Als besonders wichtig hob Steinmeier die Reform des Sicherheitssektors hervor, wobei Deutschland beim Aufbau der afghanischen Polizeikräfte als „Schlüsselstaat“ eine „besondere Verantwortung“ trage. Die Amerikaner hatten zuletzt die zeitintensiven deutschen Anstrengungen kritisiert; in Nato-Kreisen hieß es jedoch, der US-Ansatz habe zwar mehr, dafür aber auch schlecht ausgebildete Beamte produziert. Offenbar haben die US-Ausbilder eine Art Hilfspolizei rekrutiert, der auch korrupte, mit den Taliban sympathisierende Stammesvertreter angehören. Wenn diese Männer nach einer zehntägigen Grundausbildung dann als Hilfspolizisten eingesetzt würden, könne „dies nicht gut gehen“, so die Einschätzung von Afghanistanexperten. Der neueste Bericht von Human Rights Watch zu Afghanistan unterstreicht die prekäre Sicherheitssituation. Nach den Erkenntnissen der Menschenrechtsorganisation sind im vergangenen Jahr der Gewalt mindestens 1000 Zivilisten zum Opfer gefallen. Steinmeier kündigte nun an, Berlin werde sein Engagement verstärken und „europäisieren“, der EU-Ministerrat werde in der ersten Februarhälfte eine europäische Polizeimission in Afghanistan beraten.
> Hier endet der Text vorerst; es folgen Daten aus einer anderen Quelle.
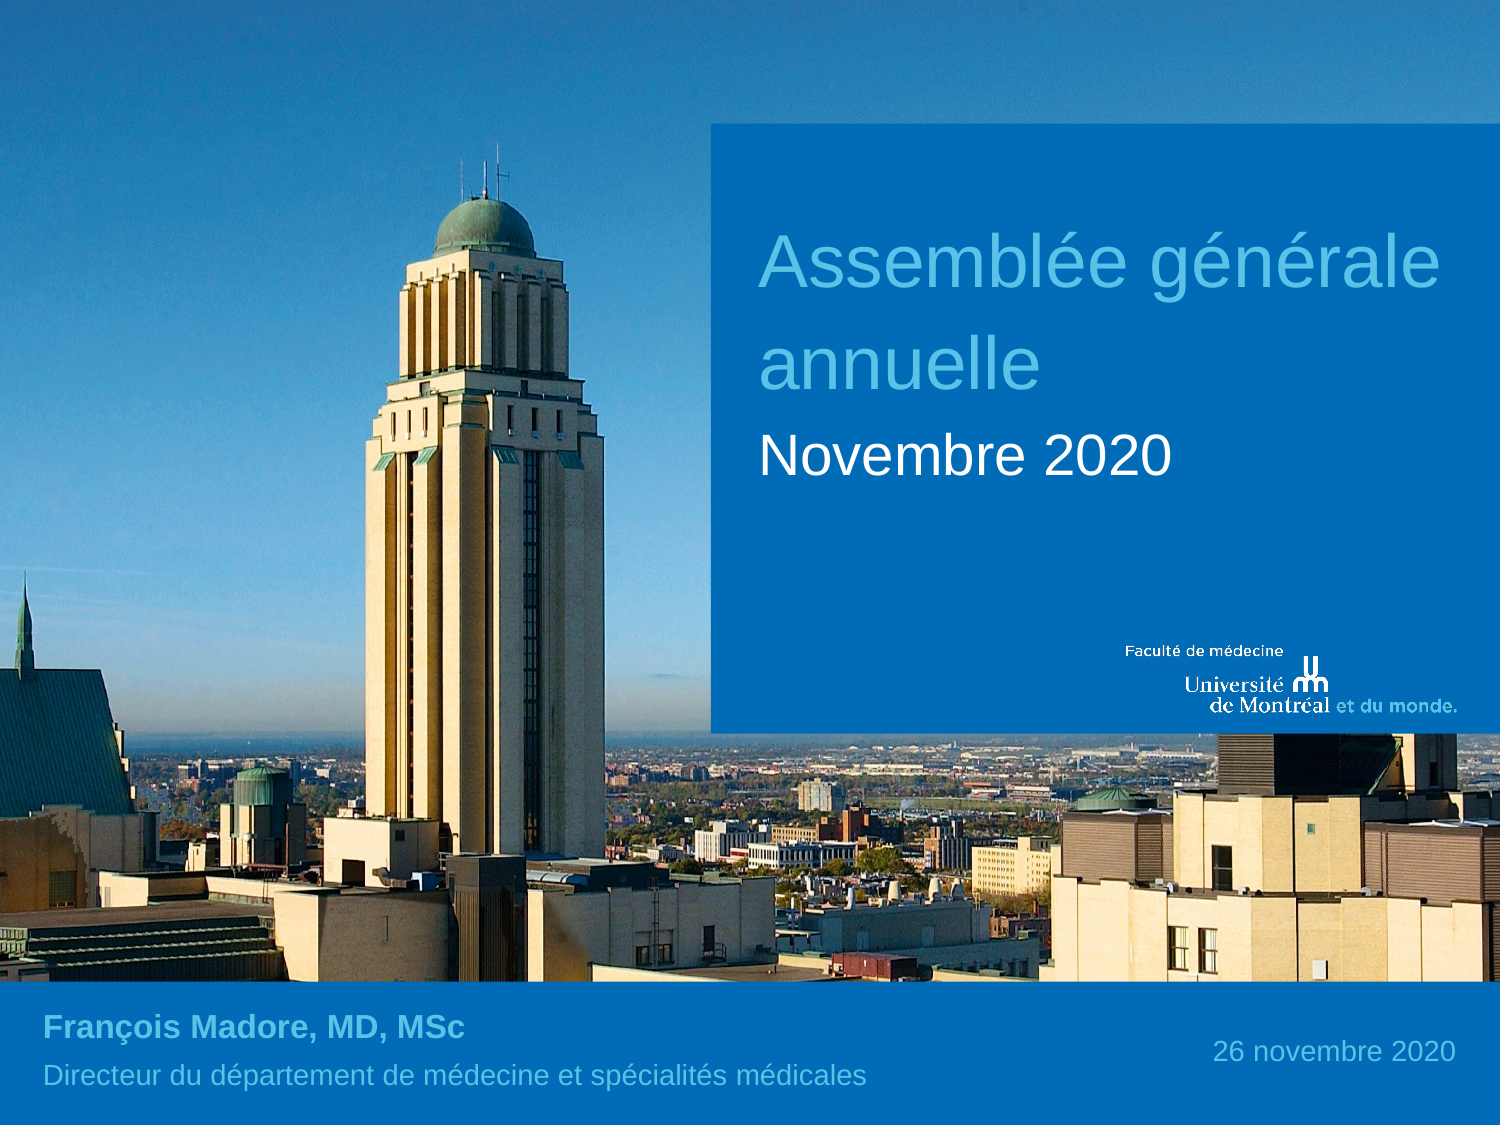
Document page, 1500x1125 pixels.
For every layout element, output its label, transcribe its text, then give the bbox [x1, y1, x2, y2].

list Assemblée générale annuelle Novembre 2020 [710, 123, 1457, 616]
picture [0, 0, 1500, 981]
picture [1106, 627, 1476, 729]
list 26 novembre 2020 [1151, 1005, 1457, 1094]
list François Madore, MD, MSc Directeur du département de médecine et spécialités médicales [42, 1005, 1122, 1094]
In einer schriftlichen Stellungnahme zum JCMB-Treffen bezeichnet die Regierung in Kabul eine starke Polizei als „genau so essenziell wie eine starke Armee“. Generell habe man – also auch die internationale Gemeinschaft – die Aufgabe in Afghanistan absolut unterschätzt, sowohl was die Herausforderungen an sich als auch deren Dauer betreffe. Weder in die Entwicklung von Sicherheit, Wirtschaft, noch politischer Institutionen sei ausreichend investiert worden. Trotz gezahlter Millionenbeträge fehle es gerade in den Provinzen und Distrikten an entsprechender Infrastruktur und qualifiziertem Personal. „Wir sind hier nicht auf dem richtigen Weg“, so die Schlussfolgerung.
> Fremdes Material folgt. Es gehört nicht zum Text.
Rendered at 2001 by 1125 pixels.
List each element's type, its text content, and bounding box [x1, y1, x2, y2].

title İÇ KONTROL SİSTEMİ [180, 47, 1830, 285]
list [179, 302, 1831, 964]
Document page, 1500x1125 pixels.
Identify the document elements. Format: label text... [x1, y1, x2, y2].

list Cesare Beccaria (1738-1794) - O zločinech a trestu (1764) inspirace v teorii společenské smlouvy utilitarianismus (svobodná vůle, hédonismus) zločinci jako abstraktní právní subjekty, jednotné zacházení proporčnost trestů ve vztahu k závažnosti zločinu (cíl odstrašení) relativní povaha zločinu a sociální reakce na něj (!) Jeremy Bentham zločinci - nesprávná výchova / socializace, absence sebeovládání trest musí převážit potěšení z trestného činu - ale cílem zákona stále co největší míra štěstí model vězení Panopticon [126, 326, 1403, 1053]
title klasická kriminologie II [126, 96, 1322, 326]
Amerikas Botschafter in Kabul, Ronald E. Neumann, hält ebenfalls den Aufbau eines funktionierendes Justizsystem sowie eine Verwaltung im ganzen Land, die gut arbeitet und nicht korrupt ist, für extrem wichtig. Allerdings fehle es an entsprechend ausgebildeten Fachleuten, die diese Jobs übernehmen könnten, sagt er. Schließlich sei das gesamte Bildungssystem in den Jahrzehnten des Bürgerkriegs und der Talibanherrschaft mehr oder weniger zerstört worden.